*Arbeitsauftrag*: Setzen Sie den Bericht über das Flüchtlingslager auf Samos im Anschluss an seinen letzten Satz fort.

*Textauszug*:
* * *

15. Januar 2017 · Kommentare deaktiviert für „Flüchtlinge auf Samos: Elend in nassen Zelten“ · Kategorien: Griechenland · Tags:

Quelle: ARD Tagesschau | 1501.2017

Im Flüchtlingslager auf der griechischen Insel Samos leben rund 1400 Menschen – die meisten in unbeheizten Zelten. Sie leiden besonders unter dem ungewöhnlich hartem Winter. Die UN fordern, sie in aufs Festland zu bringen.

Von Michael Lehmann, ARD-Studio Athen, zzt. Samos

Starkregen und Kinderstimmen hoch über Samos-Stadt – warm sind hier nur wenige Wohncontainer im sogenannten Hotspot-Camp. Drumherum ein doppelt mit Stacheldraht gesicherter hoher Zaun. Bedrückend eng stehen die Container am Hang, dazwischen Schuhe, die eigentlich zum Trocknen aufgestellt wurden, immer wieder Abfall, Pfützen und, wild hineingeklatscht, Zelte, die aus Planen und Holzresten notdürftig zusammengeflickt sind.

* * *

*Bereitgestellte Daten*:
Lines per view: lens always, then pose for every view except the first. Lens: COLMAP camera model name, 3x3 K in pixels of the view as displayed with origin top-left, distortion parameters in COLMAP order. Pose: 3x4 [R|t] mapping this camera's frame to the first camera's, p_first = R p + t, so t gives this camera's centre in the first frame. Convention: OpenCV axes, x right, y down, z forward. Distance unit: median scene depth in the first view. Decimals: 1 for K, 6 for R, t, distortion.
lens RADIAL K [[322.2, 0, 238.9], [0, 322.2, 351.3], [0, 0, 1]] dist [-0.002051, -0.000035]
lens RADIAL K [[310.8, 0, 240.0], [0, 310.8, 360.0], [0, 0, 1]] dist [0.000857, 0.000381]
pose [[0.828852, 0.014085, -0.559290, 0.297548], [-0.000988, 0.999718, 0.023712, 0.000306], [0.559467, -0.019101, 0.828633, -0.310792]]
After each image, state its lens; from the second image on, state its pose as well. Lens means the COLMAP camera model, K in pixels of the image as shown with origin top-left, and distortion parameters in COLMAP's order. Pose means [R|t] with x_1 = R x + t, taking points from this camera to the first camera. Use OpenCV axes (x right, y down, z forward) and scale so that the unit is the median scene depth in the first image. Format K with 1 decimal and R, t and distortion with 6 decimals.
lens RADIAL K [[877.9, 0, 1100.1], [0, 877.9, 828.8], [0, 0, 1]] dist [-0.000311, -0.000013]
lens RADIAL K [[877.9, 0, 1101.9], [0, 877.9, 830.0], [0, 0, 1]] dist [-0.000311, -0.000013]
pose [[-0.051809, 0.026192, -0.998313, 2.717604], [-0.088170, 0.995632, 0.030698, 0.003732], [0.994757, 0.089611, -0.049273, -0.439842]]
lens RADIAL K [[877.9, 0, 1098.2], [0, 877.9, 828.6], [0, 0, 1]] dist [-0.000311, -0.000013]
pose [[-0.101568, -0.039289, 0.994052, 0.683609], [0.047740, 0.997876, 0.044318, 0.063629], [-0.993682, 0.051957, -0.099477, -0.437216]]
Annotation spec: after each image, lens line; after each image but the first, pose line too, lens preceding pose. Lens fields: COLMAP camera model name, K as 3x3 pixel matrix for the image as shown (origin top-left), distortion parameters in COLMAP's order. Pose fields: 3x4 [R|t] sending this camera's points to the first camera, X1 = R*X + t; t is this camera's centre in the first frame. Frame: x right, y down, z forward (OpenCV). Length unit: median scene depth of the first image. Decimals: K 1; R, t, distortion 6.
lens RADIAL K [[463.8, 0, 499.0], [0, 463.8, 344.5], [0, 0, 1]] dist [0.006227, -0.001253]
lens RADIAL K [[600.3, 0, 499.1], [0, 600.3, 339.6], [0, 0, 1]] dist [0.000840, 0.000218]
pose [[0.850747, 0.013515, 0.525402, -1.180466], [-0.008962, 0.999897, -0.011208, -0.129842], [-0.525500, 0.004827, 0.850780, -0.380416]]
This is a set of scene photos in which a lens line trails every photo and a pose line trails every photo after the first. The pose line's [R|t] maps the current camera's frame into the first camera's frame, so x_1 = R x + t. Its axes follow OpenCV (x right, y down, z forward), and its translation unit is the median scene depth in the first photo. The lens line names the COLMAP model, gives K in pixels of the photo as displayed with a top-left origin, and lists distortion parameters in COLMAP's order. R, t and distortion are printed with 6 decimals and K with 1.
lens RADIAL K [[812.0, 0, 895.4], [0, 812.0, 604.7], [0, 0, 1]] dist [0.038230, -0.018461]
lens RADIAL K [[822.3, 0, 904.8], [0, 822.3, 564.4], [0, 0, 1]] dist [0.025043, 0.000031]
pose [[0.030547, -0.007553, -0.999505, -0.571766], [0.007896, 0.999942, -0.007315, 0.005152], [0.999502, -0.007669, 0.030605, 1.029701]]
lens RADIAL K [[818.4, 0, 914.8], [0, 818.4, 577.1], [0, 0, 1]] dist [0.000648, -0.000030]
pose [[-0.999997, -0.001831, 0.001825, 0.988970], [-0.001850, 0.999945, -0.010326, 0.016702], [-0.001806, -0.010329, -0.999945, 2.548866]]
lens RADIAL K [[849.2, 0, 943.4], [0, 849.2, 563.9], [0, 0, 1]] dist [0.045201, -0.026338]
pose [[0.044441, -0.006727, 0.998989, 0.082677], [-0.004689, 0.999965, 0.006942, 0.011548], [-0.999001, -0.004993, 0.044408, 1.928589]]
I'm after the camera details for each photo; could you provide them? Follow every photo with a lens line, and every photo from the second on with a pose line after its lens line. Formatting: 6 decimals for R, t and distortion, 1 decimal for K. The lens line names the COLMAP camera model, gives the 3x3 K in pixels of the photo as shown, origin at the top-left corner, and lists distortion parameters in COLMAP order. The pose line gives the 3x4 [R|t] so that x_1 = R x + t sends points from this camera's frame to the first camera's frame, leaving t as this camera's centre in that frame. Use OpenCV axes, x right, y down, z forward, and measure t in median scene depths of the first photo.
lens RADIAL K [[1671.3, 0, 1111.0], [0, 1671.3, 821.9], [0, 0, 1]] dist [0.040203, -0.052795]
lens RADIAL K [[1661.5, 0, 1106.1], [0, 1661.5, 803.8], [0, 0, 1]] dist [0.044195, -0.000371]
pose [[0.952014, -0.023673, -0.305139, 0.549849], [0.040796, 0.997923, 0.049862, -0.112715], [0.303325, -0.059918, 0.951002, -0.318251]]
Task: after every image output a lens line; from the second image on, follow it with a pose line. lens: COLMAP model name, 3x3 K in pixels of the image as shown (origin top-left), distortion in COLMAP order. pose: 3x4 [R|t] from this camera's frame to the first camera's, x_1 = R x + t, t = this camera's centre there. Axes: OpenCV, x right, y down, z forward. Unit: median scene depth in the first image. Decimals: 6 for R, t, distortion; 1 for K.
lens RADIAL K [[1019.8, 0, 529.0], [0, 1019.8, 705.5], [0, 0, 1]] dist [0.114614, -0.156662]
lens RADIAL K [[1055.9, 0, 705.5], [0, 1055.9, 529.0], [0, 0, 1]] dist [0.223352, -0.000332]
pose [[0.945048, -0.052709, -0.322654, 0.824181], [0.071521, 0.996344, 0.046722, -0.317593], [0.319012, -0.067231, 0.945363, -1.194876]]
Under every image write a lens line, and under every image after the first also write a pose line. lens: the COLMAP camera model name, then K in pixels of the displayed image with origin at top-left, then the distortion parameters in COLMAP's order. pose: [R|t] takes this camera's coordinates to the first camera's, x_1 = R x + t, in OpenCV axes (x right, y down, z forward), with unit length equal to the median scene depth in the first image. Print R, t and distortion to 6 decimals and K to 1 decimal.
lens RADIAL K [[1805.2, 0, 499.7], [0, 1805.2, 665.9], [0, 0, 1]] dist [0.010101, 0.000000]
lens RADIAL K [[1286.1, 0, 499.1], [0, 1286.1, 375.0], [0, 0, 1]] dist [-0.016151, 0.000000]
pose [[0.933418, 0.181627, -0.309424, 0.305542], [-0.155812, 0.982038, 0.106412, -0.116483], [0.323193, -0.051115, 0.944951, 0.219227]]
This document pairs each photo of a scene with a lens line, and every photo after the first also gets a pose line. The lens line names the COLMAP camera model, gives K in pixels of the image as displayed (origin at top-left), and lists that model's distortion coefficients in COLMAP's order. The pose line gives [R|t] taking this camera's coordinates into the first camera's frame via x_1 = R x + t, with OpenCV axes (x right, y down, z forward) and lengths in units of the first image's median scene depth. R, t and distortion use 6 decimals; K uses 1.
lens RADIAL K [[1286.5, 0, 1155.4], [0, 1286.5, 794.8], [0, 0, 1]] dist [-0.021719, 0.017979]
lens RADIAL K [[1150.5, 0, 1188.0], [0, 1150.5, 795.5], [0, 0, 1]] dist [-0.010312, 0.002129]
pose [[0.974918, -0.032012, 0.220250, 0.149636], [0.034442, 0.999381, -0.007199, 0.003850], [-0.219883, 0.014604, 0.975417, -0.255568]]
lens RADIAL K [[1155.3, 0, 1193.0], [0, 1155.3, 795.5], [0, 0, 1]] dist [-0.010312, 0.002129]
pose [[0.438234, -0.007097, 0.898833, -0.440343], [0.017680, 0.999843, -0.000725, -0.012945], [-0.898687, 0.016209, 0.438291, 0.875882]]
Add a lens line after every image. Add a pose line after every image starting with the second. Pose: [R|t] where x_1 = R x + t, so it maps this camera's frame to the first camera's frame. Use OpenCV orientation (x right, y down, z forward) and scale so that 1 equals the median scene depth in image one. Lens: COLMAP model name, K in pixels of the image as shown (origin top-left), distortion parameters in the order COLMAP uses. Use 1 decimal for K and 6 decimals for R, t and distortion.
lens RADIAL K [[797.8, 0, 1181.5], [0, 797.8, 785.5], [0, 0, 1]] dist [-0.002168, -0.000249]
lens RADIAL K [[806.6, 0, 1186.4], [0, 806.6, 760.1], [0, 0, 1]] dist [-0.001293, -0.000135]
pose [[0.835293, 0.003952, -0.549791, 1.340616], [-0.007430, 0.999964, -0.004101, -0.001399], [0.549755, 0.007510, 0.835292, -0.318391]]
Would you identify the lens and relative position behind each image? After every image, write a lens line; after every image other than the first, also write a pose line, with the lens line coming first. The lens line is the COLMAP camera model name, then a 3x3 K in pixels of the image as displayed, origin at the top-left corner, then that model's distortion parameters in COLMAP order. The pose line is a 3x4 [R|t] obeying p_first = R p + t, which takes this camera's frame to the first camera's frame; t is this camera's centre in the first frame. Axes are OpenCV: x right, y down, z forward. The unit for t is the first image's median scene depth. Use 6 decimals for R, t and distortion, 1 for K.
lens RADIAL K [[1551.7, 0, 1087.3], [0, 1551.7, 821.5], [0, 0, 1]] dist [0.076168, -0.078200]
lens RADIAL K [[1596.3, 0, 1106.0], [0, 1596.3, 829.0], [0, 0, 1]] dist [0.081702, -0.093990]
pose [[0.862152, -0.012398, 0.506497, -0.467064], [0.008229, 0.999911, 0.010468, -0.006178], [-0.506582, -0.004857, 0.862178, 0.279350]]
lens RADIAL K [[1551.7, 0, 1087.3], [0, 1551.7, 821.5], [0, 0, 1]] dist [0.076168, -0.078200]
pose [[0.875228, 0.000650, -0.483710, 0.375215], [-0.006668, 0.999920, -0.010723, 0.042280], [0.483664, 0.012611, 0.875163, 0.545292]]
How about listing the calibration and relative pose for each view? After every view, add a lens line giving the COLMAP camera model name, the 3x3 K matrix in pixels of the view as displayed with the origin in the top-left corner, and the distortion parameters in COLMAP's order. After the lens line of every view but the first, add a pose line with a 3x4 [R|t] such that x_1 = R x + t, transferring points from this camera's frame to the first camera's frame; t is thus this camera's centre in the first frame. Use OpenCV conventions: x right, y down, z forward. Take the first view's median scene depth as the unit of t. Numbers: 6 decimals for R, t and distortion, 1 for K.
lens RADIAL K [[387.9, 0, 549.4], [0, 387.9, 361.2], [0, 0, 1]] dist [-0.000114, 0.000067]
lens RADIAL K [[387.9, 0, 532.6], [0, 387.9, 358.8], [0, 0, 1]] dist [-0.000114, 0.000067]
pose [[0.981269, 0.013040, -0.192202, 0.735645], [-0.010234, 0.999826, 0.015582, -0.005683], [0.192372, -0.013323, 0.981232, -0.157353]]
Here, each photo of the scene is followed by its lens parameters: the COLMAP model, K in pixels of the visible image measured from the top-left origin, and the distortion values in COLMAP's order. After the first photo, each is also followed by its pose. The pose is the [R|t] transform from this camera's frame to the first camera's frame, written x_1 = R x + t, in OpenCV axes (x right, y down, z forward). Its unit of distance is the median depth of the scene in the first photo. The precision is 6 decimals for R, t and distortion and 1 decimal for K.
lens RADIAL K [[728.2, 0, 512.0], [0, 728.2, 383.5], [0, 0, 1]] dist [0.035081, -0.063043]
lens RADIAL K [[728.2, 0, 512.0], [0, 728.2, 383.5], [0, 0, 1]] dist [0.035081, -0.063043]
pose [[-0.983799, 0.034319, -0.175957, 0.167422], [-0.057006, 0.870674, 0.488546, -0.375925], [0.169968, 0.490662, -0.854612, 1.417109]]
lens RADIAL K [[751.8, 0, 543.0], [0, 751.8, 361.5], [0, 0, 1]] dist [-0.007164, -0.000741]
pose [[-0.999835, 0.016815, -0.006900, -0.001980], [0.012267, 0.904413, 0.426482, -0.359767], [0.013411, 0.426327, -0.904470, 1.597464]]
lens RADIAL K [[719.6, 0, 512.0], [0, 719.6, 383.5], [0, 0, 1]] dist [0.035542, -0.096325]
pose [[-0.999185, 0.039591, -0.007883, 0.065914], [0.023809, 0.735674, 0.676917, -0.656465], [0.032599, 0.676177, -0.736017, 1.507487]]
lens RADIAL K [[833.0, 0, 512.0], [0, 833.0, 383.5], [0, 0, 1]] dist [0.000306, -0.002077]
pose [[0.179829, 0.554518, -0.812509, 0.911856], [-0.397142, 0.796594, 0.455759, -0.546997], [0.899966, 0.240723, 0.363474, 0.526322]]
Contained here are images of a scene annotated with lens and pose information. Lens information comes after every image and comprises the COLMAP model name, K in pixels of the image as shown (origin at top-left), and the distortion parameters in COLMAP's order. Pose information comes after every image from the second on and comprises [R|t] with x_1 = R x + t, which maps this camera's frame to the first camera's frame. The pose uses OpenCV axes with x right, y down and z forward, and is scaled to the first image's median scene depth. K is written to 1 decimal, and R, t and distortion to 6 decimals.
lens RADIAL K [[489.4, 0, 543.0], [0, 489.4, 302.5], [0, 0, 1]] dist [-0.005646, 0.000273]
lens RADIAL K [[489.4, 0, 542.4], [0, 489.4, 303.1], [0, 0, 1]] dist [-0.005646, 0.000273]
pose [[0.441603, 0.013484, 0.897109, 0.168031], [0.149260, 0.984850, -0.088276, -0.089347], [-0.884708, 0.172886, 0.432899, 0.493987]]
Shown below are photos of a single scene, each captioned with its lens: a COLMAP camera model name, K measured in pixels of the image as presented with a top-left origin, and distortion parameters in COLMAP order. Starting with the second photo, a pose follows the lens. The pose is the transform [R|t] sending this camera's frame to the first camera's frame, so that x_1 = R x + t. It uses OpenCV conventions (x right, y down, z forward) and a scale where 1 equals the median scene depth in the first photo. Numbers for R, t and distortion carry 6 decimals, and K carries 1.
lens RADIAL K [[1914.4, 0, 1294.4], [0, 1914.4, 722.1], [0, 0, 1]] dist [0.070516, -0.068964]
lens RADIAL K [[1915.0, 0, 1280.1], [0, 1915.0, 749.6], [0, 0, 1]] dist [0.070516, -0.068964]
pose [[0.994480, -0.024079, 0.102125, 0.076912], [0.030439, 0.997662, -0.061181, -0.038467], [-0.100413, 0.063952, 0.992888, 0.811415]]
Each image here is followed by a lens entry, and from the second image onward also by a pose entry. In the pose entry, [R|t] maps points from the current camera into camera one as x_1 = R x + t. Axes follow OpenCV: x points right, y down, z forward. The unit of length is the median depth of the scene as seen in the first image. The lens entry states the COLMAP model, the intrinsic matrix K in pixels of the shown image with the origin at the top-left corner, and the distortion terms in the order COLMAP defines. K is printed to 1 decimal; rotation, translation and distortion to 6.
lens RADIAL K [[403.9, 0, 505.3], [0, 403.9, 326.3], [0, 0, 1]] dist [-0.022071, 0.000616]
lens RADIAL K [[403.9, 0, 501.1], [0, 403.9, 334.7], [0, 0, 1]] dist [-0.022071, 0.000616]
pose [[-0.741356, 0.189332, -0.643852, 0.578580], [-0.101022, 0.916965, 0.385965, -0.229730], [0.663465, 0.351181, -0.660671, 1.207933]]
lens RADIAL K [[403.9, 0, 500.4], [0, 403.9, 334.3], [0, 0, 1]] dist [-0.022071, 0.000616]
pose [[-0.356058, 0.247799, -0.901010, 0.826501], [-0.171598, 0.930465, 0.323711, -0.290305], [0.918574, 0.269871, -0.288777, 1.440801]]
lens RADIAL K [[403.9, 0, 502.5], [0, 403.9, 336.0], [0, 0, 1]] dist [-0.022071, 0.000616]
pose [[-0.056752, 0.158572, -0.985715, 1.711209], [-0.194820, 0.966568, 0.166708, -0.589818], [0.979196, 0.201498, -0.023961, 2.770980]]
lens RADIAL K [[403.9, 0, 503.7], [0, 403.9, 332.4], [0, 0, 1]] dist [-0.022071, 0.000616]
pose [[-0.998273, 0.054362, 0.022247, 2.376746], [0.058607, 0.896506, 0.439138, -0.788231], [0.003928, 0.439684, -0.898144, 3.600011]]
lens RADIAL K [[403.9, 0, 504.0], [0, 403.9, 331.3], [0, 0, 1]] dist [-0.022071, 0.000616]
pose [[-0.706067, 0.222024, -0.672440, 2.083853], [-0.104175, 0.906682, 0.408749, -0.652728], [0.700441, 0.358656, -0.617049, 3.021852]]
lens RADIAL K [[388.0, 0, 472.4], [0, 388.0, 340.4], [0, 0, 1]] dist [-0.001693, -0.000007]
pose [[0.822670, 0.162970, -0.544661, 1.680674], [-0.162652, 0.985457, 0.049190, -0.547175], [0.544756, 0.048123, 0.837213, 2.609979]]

* * *

*Schriftliche Antwort*:
Härtester Winter seit Jahren

Rose de Jong versucht das Chaos zu lindern. Sie ist die hauptverantwortliche UNHCR-Flüchtlingshelferin auf der Insel: „Die Temperaturen sind in den vergangenen Wochen extrem gefallen – der krasseste Winter seit langem in Griechenland“, sagt sie. Besonders Familien, verletzte Menschen und Schwangere sind überhaupt nicht in der Lage, unter diesen Bedingungen klar zu kommen.“

Vor elf Tagen erst ist Saleuklah Hatak aus Afghanistan mit seinem Bruder und einem Freund hier angekommen. 1100 Euro hat das Schleuserticket für die anderthalb Kilometer lange Schlauchboot-Fahrt von der Türkei hierher gekostet. Seitdem: Kälte, erst Schnee, dann Nässe. „Wir leben hier oben in dem Zelt. Das ist schwer zu ertragen, aber wir haben keine andere Chance. Wir brauchen Geduld“, sagt er.

Das Zelt für die drei steht auf einer nassen Betonplatte, seitlich Pfützen, die Decken innendrin – feucht. „Meistens bleiben wir unter dem Vordach vor der Ärztebaracke“, erzählt Hatak. „Nachts schlafen kann man da zwar nicht, aber es ist wenigstens trocken bei dem vielen Regen draußen.“

Hunderte harren in Zelten aus

500 der Bewohner im Hotspot-Camp auf Samos müssen es ähnlich nass und kalt in Zelten oder Notdürftig mit Planen geschützten Plätzen aushalten. Aus einem Labyrinth von nassen Planen, doppelt gelegten Decken und Leinengewirr ist immer wieder auch Kindergeschrei zu hören.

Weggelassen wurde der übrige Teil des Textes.